地震が起きると、まずは東京ヘリポートから、通信装置が付いたカメラを載せたヘリが飛び立つ。同時に各管理事務所の人員が、高速道路を低速で走行し、写真を撮るなどして情報を集める。これら共有される空と陸からの情報は、一元的に集約される。

NEXCO東日本とパスコで共同研究した緊急ヘリ撮システムは、「撮影と同時に、撮影位置と方角が自動計測され、(グーグルマップのような)一枚の地図に結果が集約されます。いままでは各地点の写真を撮影すると、ズームして撮影したものは『これはどこの写真だ?』と照会するのに時間がかかりました。しかし今後は大きな地図上にアイコンが表示され、クリックすると詳細が表示されるようになるのです」。

写真は、空撮後、守谷SAのヘリポートに着陸してから、約60分以内には資料化され、即時各機関に配布されるという素早さだ。

内覧のあとの訓練に、自衛官らも参加していた。陸上自衛隊東部方面総監部の陸佐にインタビューすると、彼はこう答えた。

「被災地に部隊が進出する際、情報がないと、われわれは暗闇のなか、手探りで救援活動をするような状況に陥ります。しかし前線の司令部に道路、気象、通信など、専門的な機関からの情報があれば、われわれはより効率的、効果的に部隊を動かせます」

屈強そうな顔が、力強くほほ笑んだ。震災が起きるたび、貴重な人命が失われる。だがその一方で、復旧までの動きは素早くなっていく。

たとえば1995年の阪神・淡路大震災のとき、NEXCOの前身である日本道路公団をはじめとする道路管理者はまず、緊急車両(自衛隊の車両や物資を積んだ車など)を通す緊急復旧工事を行なう必要があった。
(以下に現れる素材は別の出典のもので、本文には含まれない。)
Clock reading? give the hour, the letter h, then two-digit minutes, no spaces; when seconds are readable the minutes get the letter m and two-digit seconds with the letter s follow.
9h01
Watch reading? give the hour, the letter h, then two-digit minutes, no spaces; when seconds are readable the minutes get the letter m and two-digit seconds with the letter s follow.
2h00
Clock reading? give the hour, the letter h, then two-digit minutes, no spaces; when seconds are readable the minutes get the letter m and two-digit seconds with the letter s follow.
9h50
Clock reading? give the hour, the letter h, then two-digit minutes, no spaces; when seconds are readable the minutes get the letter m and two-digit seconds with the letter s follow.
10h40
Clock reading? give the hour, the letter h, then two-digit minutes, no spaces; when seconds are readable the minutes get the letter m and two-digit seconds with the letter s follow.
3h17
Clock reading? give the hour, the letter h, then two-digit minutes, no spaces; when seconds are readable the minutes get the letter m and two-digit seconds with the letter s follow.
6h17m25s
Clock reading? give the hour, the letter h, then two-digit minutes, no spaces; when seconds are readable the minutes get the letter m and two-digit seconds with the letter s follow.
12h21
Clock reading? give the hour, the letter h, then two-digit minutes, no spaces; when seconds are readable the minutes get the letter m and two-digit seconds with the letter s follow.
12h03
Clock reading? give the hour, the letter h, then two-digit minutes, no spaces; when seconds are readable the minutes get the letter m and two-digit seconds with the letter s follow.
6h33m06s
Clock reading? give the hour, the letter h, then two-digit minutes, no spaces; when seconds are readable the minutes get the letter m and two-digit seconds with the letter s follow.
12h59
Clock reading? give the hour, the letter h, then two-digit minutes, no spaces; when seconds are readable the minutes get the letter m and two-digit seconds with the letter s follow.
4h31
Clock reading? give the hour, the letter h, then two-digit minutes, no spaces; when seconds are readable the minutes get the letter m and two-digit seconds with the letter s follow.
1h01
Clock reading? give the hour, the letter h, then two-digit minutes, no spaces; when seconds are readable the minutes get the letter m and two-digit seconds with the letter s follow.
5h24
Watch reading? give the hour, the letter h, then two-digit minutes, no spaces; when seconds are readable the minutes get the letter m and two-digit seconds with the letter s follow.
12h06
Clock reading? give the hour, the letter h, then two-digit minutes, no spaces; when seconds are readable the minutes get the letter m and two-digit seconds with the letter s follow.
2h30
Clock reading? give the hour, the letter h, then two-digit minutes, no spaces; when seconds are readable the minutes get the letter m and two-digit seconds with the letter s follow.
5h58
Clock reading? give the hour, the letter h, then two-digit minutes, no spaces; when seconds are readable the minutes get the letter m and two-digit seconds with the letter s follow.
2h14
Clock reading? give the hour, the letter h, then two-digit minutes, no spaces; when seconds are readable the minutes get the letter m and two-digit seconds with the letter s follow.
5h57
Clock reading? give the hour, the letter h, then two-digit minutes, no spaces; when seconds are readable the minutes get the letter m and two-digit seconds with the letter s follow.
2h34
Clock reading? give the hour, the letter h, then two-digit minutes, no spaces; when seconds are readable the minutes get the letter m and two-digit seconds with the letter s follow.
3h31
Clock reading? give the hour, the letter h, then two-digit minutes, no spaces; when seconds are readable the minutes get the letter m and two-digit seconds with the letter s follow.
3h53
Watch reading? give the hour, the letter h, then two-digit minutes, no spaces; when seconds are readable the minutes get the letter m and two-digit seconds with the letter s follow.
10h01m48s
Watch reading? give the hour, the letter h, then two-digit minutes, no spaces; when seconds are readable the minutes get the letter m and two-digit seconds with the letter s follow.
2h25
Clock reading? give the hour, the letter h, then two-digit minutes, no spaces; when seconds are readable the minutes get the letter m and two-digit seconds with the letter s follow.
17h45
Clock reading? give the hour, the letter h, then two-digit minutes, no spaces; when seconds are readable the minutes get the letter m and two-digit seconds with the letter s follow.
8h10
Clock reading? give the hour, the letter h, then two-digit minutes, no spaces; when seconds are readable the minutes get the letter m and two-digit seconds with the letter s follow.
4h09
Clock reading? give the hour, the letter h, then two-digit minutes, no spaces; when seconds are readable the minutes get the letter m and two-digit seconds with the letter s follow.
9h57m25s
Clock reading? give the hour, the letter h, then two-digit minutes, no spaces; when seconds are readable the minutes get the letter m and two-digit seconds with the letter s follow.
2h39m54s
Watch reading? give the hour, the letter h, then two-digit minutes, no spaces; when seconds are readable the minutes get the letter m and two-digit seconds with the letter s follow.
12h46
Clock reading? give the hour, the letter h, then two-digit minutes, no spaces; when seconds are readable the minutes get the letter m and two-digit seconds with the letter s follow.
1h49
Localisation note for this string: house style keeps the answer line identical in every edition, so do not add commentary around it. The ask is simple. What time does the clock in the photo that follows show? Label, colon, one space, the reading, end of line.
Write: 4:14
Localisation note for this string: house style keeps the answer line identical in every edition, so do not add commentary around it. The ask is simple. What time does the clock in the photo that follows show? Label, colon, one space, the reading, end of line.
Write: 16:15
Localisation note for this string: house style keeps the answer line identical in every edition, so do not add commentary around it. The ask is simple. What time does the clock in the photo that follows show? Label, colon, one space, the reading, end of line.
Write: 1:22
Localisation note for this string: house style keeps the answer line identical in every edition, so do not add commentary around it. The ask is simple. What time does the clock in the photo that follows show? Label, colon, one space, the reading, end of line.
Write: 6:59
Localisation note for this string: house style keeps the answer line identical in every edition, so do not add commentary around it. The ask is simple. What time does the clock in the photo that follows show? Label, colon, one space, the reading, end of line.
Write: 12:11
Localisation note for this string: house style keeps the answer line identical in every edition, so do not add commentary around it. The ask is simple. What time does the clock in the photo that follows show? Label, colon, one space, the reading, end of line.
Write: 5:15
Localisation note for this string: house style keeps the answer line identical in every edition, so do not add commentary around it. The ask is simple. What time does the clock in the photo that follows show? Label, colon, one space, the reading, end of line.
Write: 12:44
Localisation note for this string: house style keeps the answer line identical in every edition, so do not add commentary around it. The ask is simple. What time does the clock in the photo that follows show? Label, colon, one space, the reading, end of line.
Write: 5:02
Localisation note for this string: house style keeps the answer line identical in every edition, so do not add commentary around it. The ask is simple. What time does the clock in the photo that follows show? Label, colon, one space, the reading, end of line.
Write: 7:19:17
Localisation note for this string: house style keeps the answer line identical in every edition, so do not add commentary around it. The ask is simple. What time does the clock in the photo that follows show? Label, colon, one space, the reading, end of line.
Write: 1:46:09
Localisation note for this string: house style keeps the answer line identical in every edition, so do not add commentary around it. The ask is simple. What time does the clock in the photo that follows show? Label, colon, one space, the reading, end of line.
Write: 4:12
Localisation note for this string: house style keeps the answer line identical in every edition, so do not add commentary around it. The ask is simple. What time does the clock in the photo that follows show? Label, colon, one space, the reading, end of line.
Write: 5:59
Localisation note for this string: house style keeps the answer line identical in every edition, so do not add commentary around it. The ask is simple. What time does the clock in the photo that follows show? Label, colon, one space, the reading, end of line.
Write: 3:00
人命をどれだけ多く救助できるかは、初動の速さに左右される。震災の発生から72時間を超えると、生存者の命の多くが失われてしまうのだ。さらには、道路が通じていなければ電気も水道も工事ができない。そこで阪神・淡路大震災後、日本道路公団は、各種工事を請け負う企業と協定を結んだ。「災害が起きたら即時、復旧工事を進めてほしい。他の工事用の資材を使ってもいい」という思い切った内容だ。

これが東日本大震災で生きた。3月11日の夜、被災地では、NEXCO東日本のグループ会社だけではなく、街の土建屋さんまでもが、残った燃料を使い切る覚悟で工事を実施し、翌未明までに高速道路を一車線だけ開通させることに成功したのだ。その結果、東北道、常磐道を各種緊急車両が走り、高速道路はまさしく“幾多の命を救う道”となった。

施設の堅牢性も高めていた。橋梁などを続々と耐震化したのだ。たとえば、橋脚をコンクリートで巻いて太くすることやチェーン、移動制限装置などの落橋防止装置を設置するなどにより、倒壊などの致命的な被害は防げる。この結果、東日本大震災では橋脚の倒壊件数、高速道路上での死者、ともにゼロ。悲劇を乗り越え、われわれ日本人は、震災に果敢に立ち向かったといえるだろう。

では今回、彼らは何を学んだのか。久保氏が話す。

「やはり、情報を共有すること、あとは組織の垣根を越え、連携することでしょうね」

交通機関や電力など各社を取材すると、この言葉が、驚くほど別のインフラと符合していた。

地下鉄、空港の震災対策は万全か

たとえば、東日本大震災当日、首都圏の鉄道のなかで復旧が比較的早く、利用者から賞賛された東京メトロだ。彼らに3月11日の状況を聞くと、阪神・淡路大震災の教訓がしっかり活かされていた。東京メトロ鉄道本部安全・技術部課長の木暮敏昭氏が話す。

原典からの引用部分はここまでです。